→ **Directive**
Pictures in the records should not be copied, but every other part must be repeated exactly.

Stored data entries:
┄┄┄┄┄┄┄┄┄┄┄┄┄┄┄┄┄┄┄┄

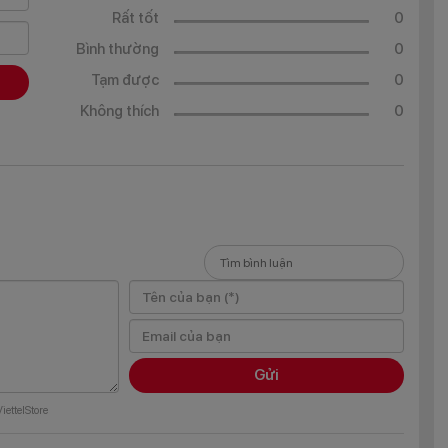
Rất tốt
0
n ngay từ cái nhìn đầu tiên
Bình thường
0
hẹ với trọng lượng 186g và kích thước 163.74 × 75.43 × 8.09
Tạm được
0
xách, balo để mang theo bên mình bất cứ nơi đâu.
Không thích
0
trang bị màn hình Sunlight có thiết kế giọt nước đẹp mắt, kích
x 1612 px cho không gian hiển thị nội dung trọn vẹn hơn cùng
Gửi
iettelStore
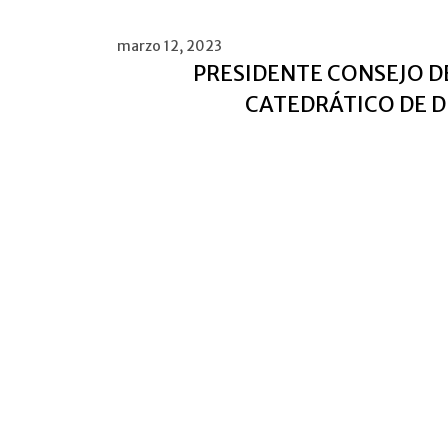
marzo 12, 2023
PRESIDENTE CONSEJO D
CATEDRÁTICO DE 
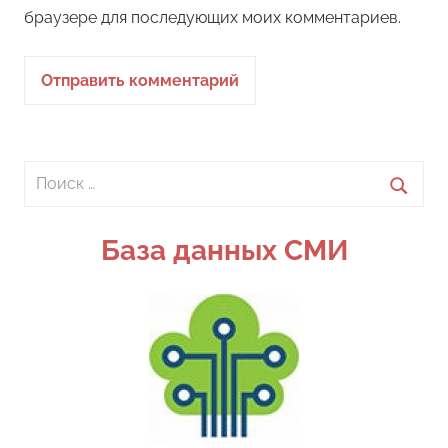
браузере для последующих моих комментариев.
Поиск
для:
Поиск
База данных СМИ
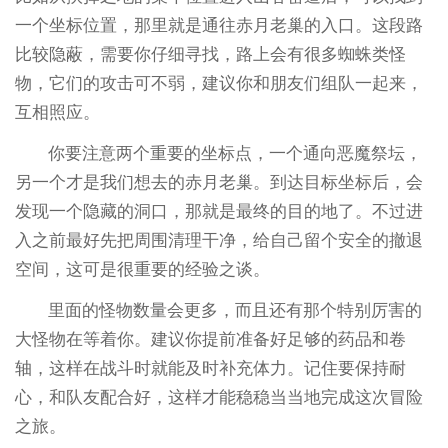
一个坐标位置，那里就是通往赤月老巢的入口。这段路
比较隐蔽，需要你仔细寻找，路上会有很多蜘蛛类怪
物，它们的攻击可不弱，建议你和朋友们组队一起来，
互相照应。
你要注意两个重要的坐标点，一个通向恶魔祭坛，
另一个才是我们想去的赤月老巢。到达目标坐标后，会
发现一个隐藏的洞口，那就是最终的目的地了。不过进
入之前最好先把周围清理干净，给自己留个安全的撤退
空间，这可是很重要的经验之谈。
里面的怪物数量会更多，而且还有那个特别厉害的
大怪物在等着你。建议你提前准备好足够的药品和卷
轴，这样在战斗时就能及时补充体力。记住要保持耐
心，和队友配合好，这样才能稳稳当当地完成这次冒险
之旅。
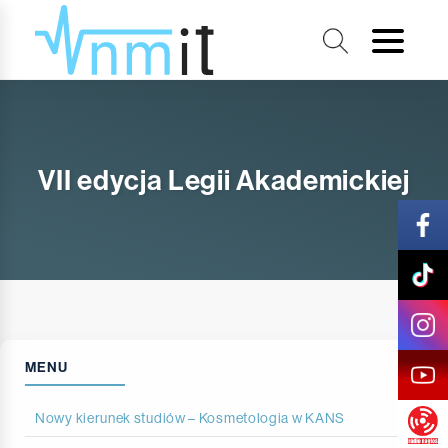
VII edycja Legii Akademickiej
MENU
Nowy kierunek studiów – Kosmetologia w KANS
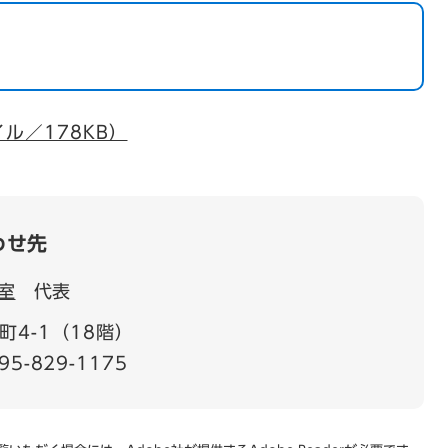
ル／178KB）
わせ先
室
代表
4-1（18階）
95-829-1175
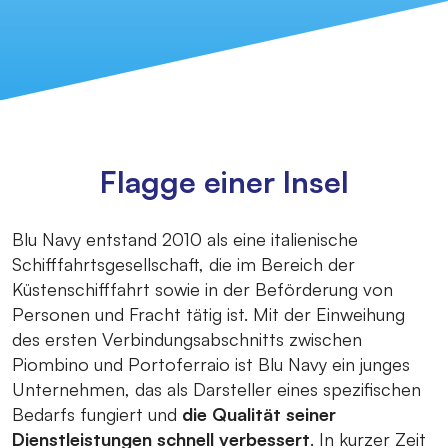
Flagge einer Insel
Blu Navy entstand 2010 als eine italienische
Schifffahrtsgesellschaft, die im Bereich der
Küstenschifffahrt sowie in der Beförderung von
Personen und Fracht tätig ist. Mit der Einweihung
des ersten Verbindungsabschnitts zwischen
Piombino und Portoferraio ist Blu Navy ein junges
Unternehmen, das als Darsteller eines spezifischen
Bedarfs fungiert und
die Qualität seiner
Dienstleistungen schnell verbessert
. In kurzer Zeit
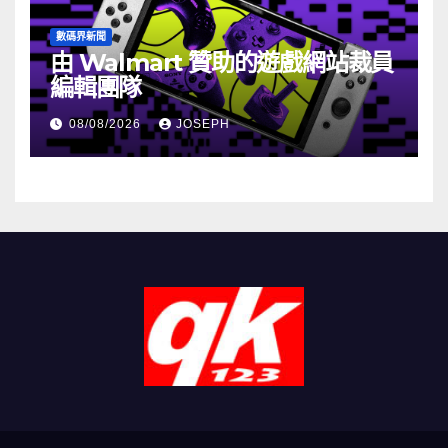
數碼界新聞
由 Walmart 贊助的遊戲網站裁員
編輯團隊
08/08/2026
JOSEPH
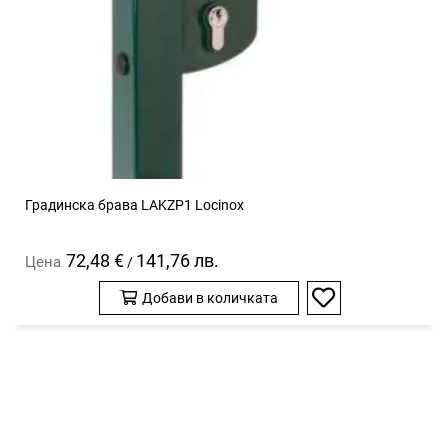
Градинска брава LAKZP1 Locinox
72,48 €
141,76 лв.
Цена
/
Добави в количката
Добави
в
любими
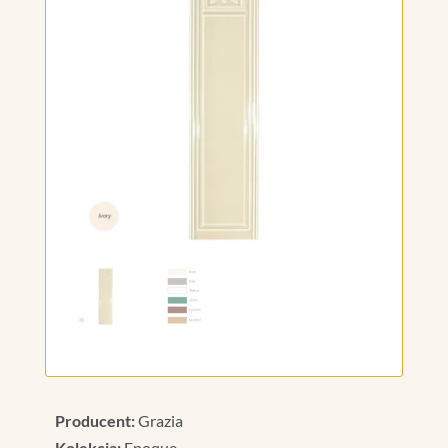
Producent:
Grazia
Kolekcja:
Epoque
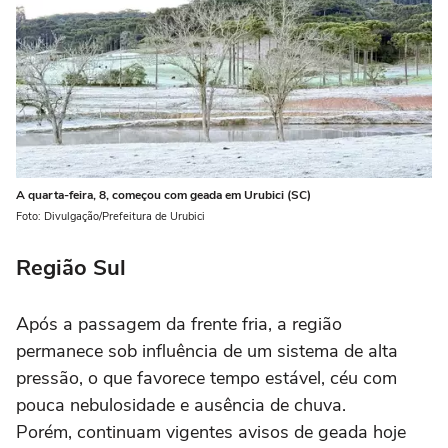
A quarta-feira, 8, começou com geada em Urubici (SC)
Foto: Divulgação/Prefeitura de Urubici
Região Sul
Após a passagem da frente fria, a região
permanece sob influência de um sistema de alta
pressão, o que favorece tempo estável, céu com
pouca nebulosidade e ausência de chuva.
Porém, continuam vigentes avisos de geada hoje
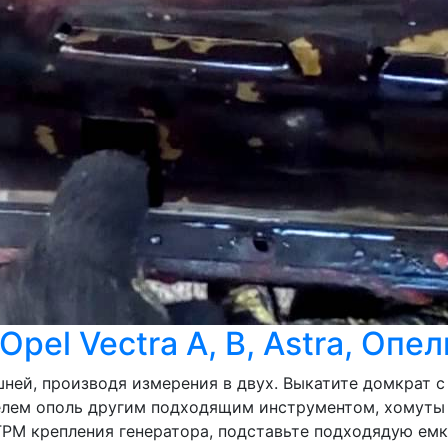
pel Vectra A, B, Astra, Опе
ей, производя измерения в двух. Выкатите домкрат с 
лем ополь другим подходящим инструментом, хомуты 
ГРМ крепления генератора, подставьте подходядую емк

┄┄┄┄┄┄┄┄┄┄┄┄┄┄┄┄┄┄┄┄

→ **Written response**
Rất tốt
0
n ngay từ cái nhìn đầu tiên
Bình thường
0
hẹ với trọng lượng 186g và kích thước 163.74 × 75.43 × 8.09
Tạm được
0
xách, balo để mang theo bên mình bất cứ nơi đâu.
Không thích
0
trang bị màn hình Sunlight có thiết kế giọt nước đẹp mắt, kích
x 1612 px cho không gian hiển thị nội dung trọn vẹn hơn cùng
Gửi
iettelStore
marzo 12, 2023
PRESIDENTE CONSEJO D
CATEDRÁTICO DE 
браузере для последующих моих комментариев.
Поиск
для:
Поиск
База данных СМИ
一个坐标位置，那里就是通往赤月老巢的入口。这段路
比较隐蔽，需要你仔细寻找，路上会有很多蜘蛛类怪
物，它们的攻击可不弱，建议你和朋友们组队一起来，
互相照应。
你要注意两个重要的坐标点，一个通向恶魔祭坛，
另一个才是我们想去的赤月老巢。到达目标坐标后，会
发现一个隐藏的洞口，那就是最终的目的地了。不过进
入之前最好先把周围清理干净，给自己留个安全的撤退
空间，这可是很重要的经验之谈。
里面的怪物数量会更多，而且还有那个特别厉害的
大怪物在等着你。建议你提前准备好足够的药品和卷
轴，这样在战斗时就能及时补充体力。记住要保持耐
心，和队友配合好，这样才能稳稳当当地完成这次冒险
之旅。
VII edycja Legii Akademickiej
MENU
Nowy kierunek studiów – Kosmetologia w KANS
ル／178KB）
わせ先
室
代表
4-1（18階）
95-829-1175
Flagge einer Insel
Blu Navy entstand 2010 als eine italienische
Schifffahrtsgesellschaft, die im Bereich der
Küstenschifffahrt sowie in der Beförderung von
Personen und Fracht tätig ist. Mit der Einweihung
des ersten Verbindungsabschnitts zwischen
Piombino und Portoferraio ist Blu Navy ein junges
Unternehmen, das als Darsteller eines spezifischen
Bedarfs fungiert und
die Qualität seiner
Dienstleistungen schnell verbessert
. In kurzer Zeit
數碼界新聞
由 Walmart 贊助的遊戲網站裁員
編輯團隊
08/08/2026
JOSEPH
Градинска брава LAKZP1 Locinox
72,48 €
141,76 лв.
Цена
/
Добави в количката
Добави
в
любими
Producent:
Grazia
Kolekcja:
Epoque
A quarta-feira, 8, começou com geada em Urubici (SC)
Foto: Divulgação/Prefeitura de Urubici
Região Sul
Após a passagem da frente fria, a região
permanece sob influência de um sistema de alta
pressão, o que favorece tempo estável, céu com
pouca nebulosidade e ausência de chuva.
Porém, continuam vigentes avisos de geada hoje
pel Vectra A, B, Astra, Опе
ей, производя измерения в двух. Выкатите домкрат с 
лем ополь другим подходящим инструментом, хомуты 
ГРМ крепления генератора, подставьте подходядую емк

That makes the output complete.